About These Blogs

Welcome to "Beyond Mental Illness." This site was created to give advice to people who have a psychiatric history and now are working to re-build their lives. It is definitely possible for people with psychiatric histories to have meaningful lives with important contributions, and these pages are designed to give suggestions on how to do so.

There is minimal discussion of medication here. Medications can be an important step for some people, but they are only one step. Medications can help mitigate some symptoms, but they cannot do everything a person needs. The author hopes to give suggestions on filling other needs people with mental illness have.

Right now the blog has two composite characters. One is Tony, a young man who has recently been released from the hospital and is low-functioning. The letters addressed to Tony are here on this page.

The second character is Kayla, who has been stable for a while but needs advice on taking next steps and moving forward. The link to Kayla's letters is: beyondmikayla.blogspot.com.

The author recommends people interested in mental health consider reading the following books: http://beyondmentalillness.blogspot.com/p/recommended-reading-list.html.

Friday, March 8, 2013

Facing Trauma

Dear Tony,

I know you have some serious trauma in your past which you think about often. I do, too. The majority of people with mental illness do. How it affects our illness is difficult to understand.

Facing this has been difficult for me. Often it is difficult to think about. If I try to write or say precisely what happened I fall apart. I can only deal with little pieces at a time. Even now.
That does not mean I can't improve.

One serious issue is the guilt surrounding my trauma. I wasn't totally innocent. I did do some things wrong. Often, when people wanted to help me, they implied that I was pure and innocent. Or that what happened vastly outweighed anything I had done. But my guilt was still in a ball inside of me. I couldn't release it. I wasn't even sure I should. If people said I was innocent, I felt that ball pressing against me.
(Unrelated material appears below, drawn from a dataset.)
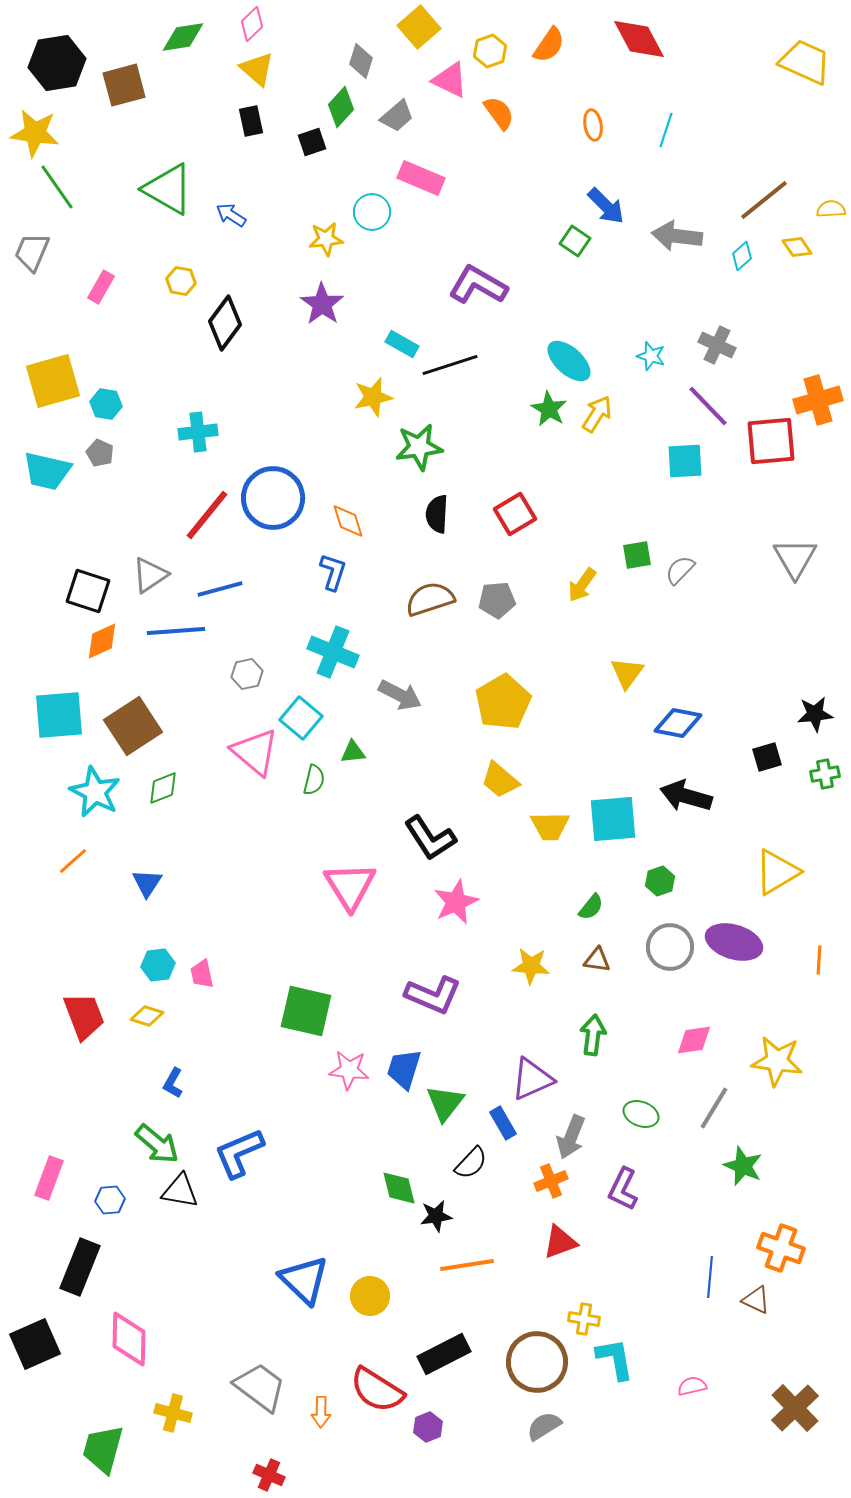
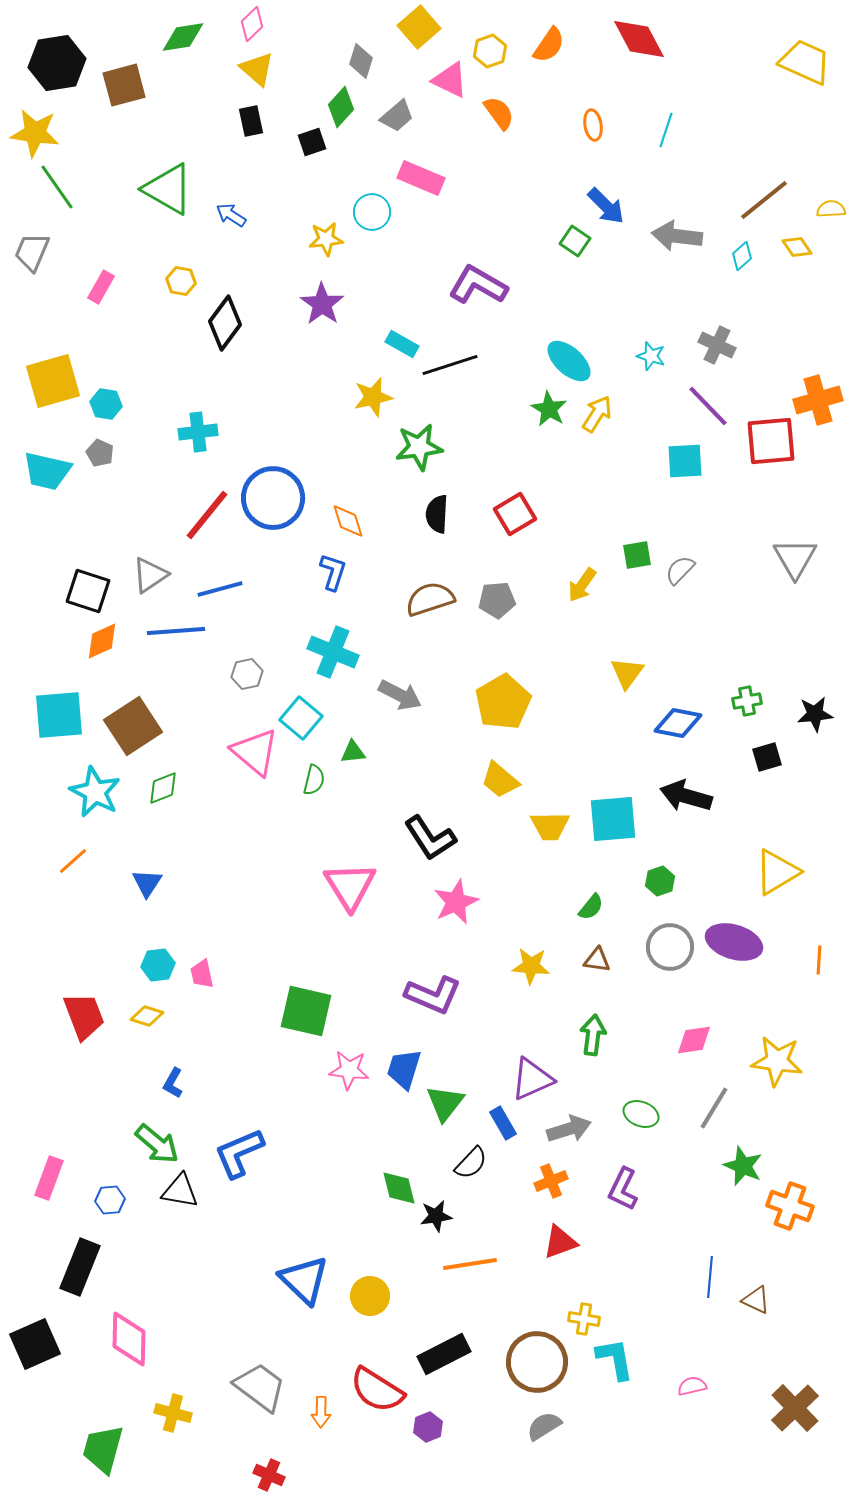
green cross at (825, 774): moved 78 px left, 73 px up
gray arrow at (571, 1137): moved 2 px left, 8 px up; rotated 129 degrees counterclockwise
orange cross at (781, 1248): moved 9 px right, 42 px up
orange line at (467, 1265): moved 3 px right, 1 px up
I wasn't innocent. I did do some things wrong. I just felt like I had been sentenced to a lifetime of hard labor for a misdemeanor. I think that is common.

Don't let go of your sins -- you have probably realized by now that you can't -- but try not to dwell on them either. Try to think about what you can do. What would make you feel better now? Do you need to find ways to atone or do you need to heal yourself overall for now? Do you need to start to work through what happened directly or do you need better ways to protect yourself? Each person is different. No one can answer those questions for you.